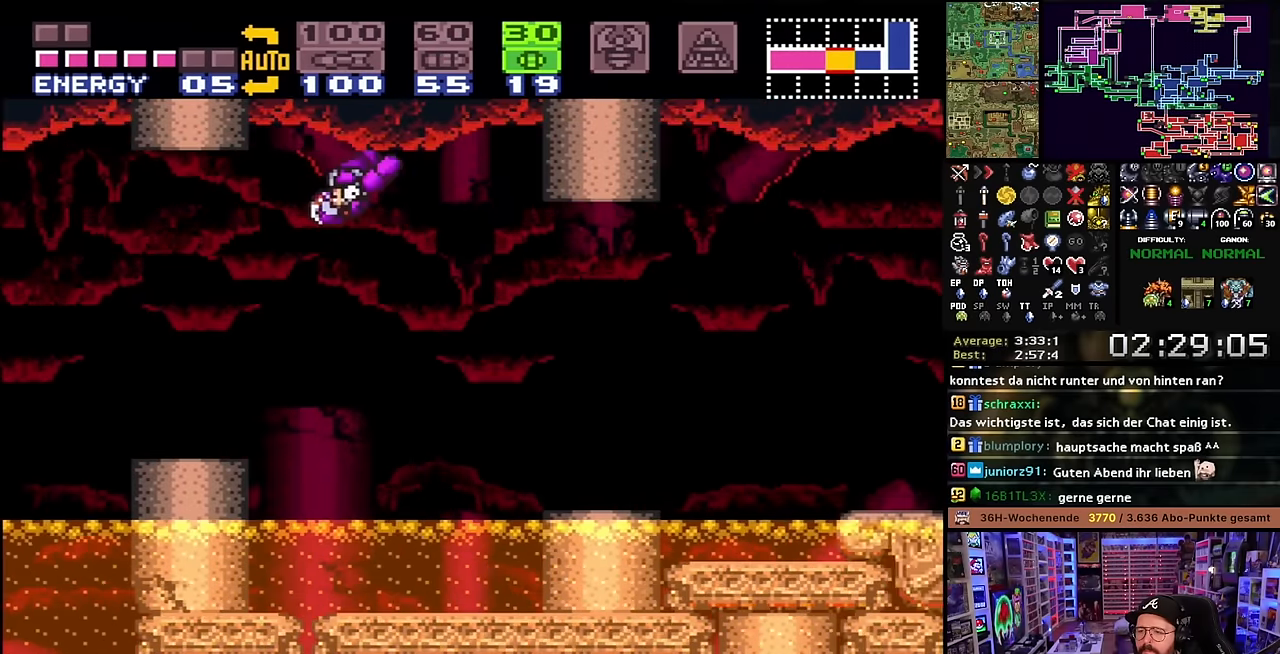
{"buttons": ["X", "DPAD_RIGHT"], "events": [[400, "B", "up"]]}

________

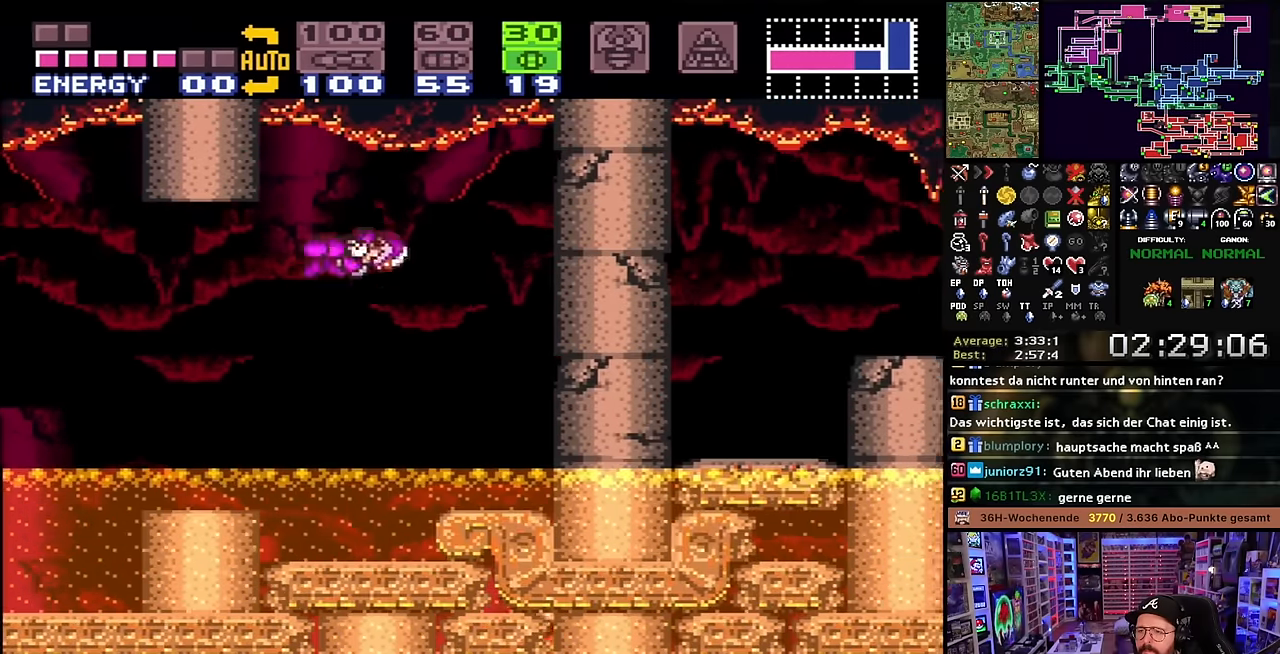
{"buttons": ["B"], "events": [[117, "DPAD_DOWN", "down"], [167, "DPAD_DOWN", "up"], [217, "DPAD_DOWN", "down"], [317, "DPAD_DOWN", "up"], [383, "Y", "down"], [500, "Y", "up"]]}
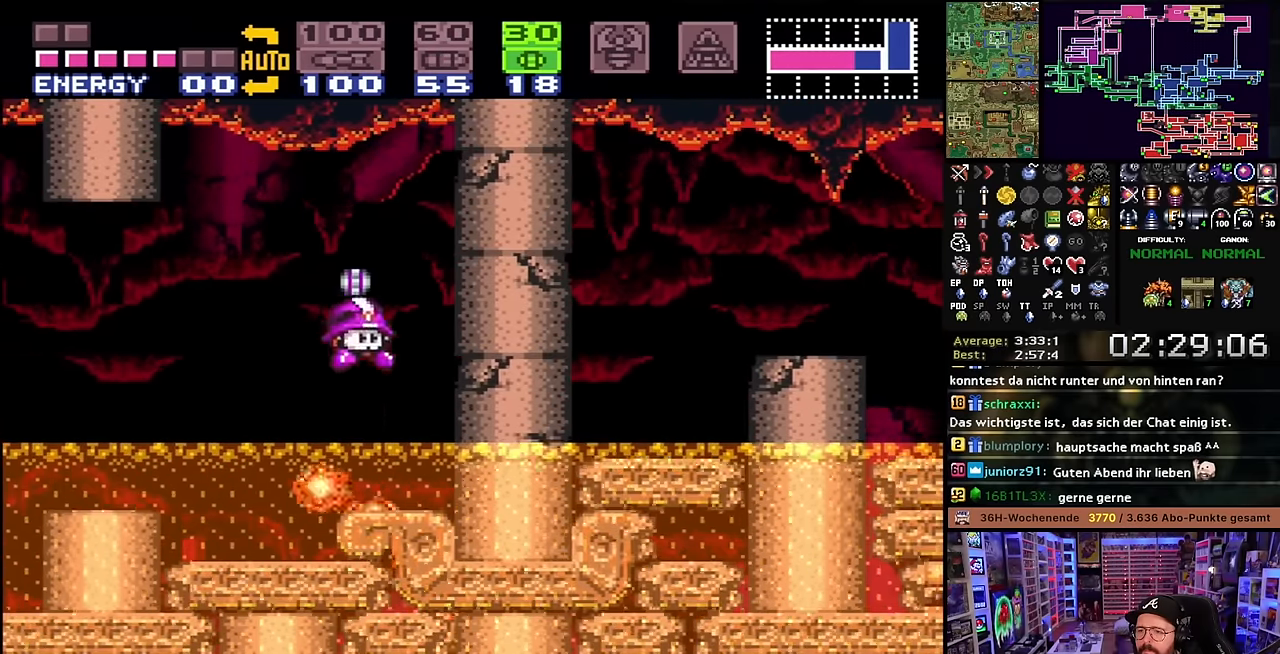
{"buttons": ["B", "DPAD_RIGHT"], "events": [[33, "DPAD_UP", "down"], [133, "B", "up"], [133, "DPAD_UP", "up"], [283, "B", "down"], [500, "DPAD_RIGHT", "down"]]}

________

§ **Task instructions**
Show all lines from the listing above in which "down" appears.

§ **Answer for this exercise**
{"buttons": ["B"], "events": [[117, "DPAD_DOWN", "down"], [167, "DPAD_DOWN", "up"], [217, "DPAD_DOWN", "down"], [317, "DPAD_DOWN", "up"], [383, "Y", "down"], [500, "Y", "up"]]}
{"buttons": ["B", "DPAD_RIGHT"], "events": [[33, "DPAD_UP", "down"], [133, "B", "up"], [133, "DPAD_UP", "up"], [283, "B", "down"], [500, "DPAD_RIGHT", "down"]]}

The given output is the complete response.